- **PROVIDED PASSAGE**:
____
In Patwa Toli village, Gaya district, Bihar, there is a constant whirring and the click-clack of looms that reverberates through the narrow galis (lanes). Away from this background ‘score’ of the weaving community, students studying for the Indian Institute of Technology-Joint Entrance Examination (IIT-JEE) sit quietly with their books in a double-storey building wedged between the houses. This is the Vriksh Pathshala (that translates from Hindi to ‘tree school’), a library that runs 24×7.
Here, students find the space, study materials and online and offline coaching assistance from teachers and former students to help them crack the challenging examination. There is also food and bed rolls for students to live or spend the night, all free of cost. Since the late 1990s, over 300 hundred students of Patwa Toli have qualified for the IIT-JEE and over 1,000 for other engineering examinations.
Senior and former students take classes in Vriksh Pathshala.
| Photo Credit:
SHASHI SHEKHAR KASHYAP
Patwa Toli, with a population of 15,000 people and 1,500 households, as per residents, is located across river Falgu on the eastern side of Gaya, about 125 kilometres from the State capital, Patna. Earlier, the impoverished locality was known as the ‘Manchester of Bihar’ because of its history of cotton cloth weaving. However, since 1996, it has come to be known as the ‘factory of IITians’. Now, students from other districts of Bihar too come here and stay at the library to work on their dream of cracking the IIT-JEE.
“The students of Patwa Toli can’t study at home because of the lack of space, the ever-present noise from the looms and of course, financial constraints,” says Chandrakant Pateshwar, 32, who along with some of his friends and seniors from the local government school, like Ranjeet Kumar, Dugeshwar Prasad, Prem Lal, Suraj Kumar, and Kishan Chand have been running the library. “About 80-90% of Patwa Toli’s population is of patwas (weavers). Most of them operate power looms these days. Only 30% or so work on the handloom.”
The motivation to be an engineer
In 1991, Jeetendra Prasad passed the IIT-JEE exam, went on to study in the Indian Institute of Technology in Banaras Hindu University (BHU), Uttar Pradesh, and joined a management consultancy firm in New Jersey, U.S.
“Whenever he came back to Patwa Toli on holiday, he would show the children a photo album of his American life,” recalls Pateshwar. For the children of Patwa Toli, the ticket to that life was an IIT education, which meant cracking the IIT-JEE. “In 1996, a few more students from here cracked the IIT-JEE, and by 2002 there were 25 IITians and 75 engineers in our village.”
____
- **EXERCISE DATA**:
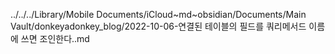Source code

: ../../../Library/Mobile Documents/iCloud~md~obsidian/Documents/Main Vault/donkeyadonkey_blog/2022-10-06-연결된 테이블의 필드를 쿼리메서드 이름에 쓰면 조인한다..md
____
- **REQUIRED TASKS**:
A. Reproduce the section of the Patwa Toli article starting at "In Patwa Toli" and ending at "that runs 24×7.".
B. In the Patwa Toli article, what does the name Vriksh Pathshala translate to from Hindi?
C. Carry on writing the Patwa Toli article from its final sentence.

- **PER-TASK ANSWERS**:
A.
In Patwa Toli village, Gaya district, Bihar, there is a constant whirring and the click-clack of looms that reverberates through the narrow galis (lanes). Away from this background ‘score’ of the weaving community, students studying for the Indian Institute of Technology-Joint Entrance Examination (IIT-JEE) sit quietly with their books in a double-storey building wedged between the houses. This is the Vriksh Pathshala (that translates from Hindi to ‘tree school’), a library that runs 24×7.

B. It translates to 'tree school'.

C.
Soon, children began to study together at three ‘home centres’, rooms which people who had large homes gave out to children, so they could escape the distracting sound of the looms. In 2013, Pateshwar’s family converted a double-storey building into a space for students to study.
“In 2022, a group of us decided to set up the library Vriksh Pathshala 24×7, giving online and offline coaching,” Pateshwar says. That year, 19 students, out of the 40 who wrote the exam, cracked it. In 2023, there were 12 students who made it to IIT, and in 2024, eight. “So far, there are over 100 IITians in Patwa Toli. Every household has at least one engineer,” he says, a tea cup in hand, in his father’s house, close to the library.
In his book The IITians, journalist Sandipan Deb, himself from the institution, says the IITs are a symbol of the fact that India, where vast numbers of people are still unable to sign their names, has created a system of engineering education that compares with the best in the world.
In the Vriksh Pathshala, students find the space, study materials and online and offline coaching assistance from teachers and former students to help them crack IIT-JEE. There is also food and bed rolls for students to live or spend the night, all free of cost.
| Photo Credit:
SHASHI SHEKHAR KASHYAP
Ranjeet Kumar, 42, who helped launch Vriksh Pathshala, says the only problem children have in Patwa Toli is the lack of an English-medium education. “Now, we’re exploring the possibility of starting something so they can read and speak English without difficulty,” he says.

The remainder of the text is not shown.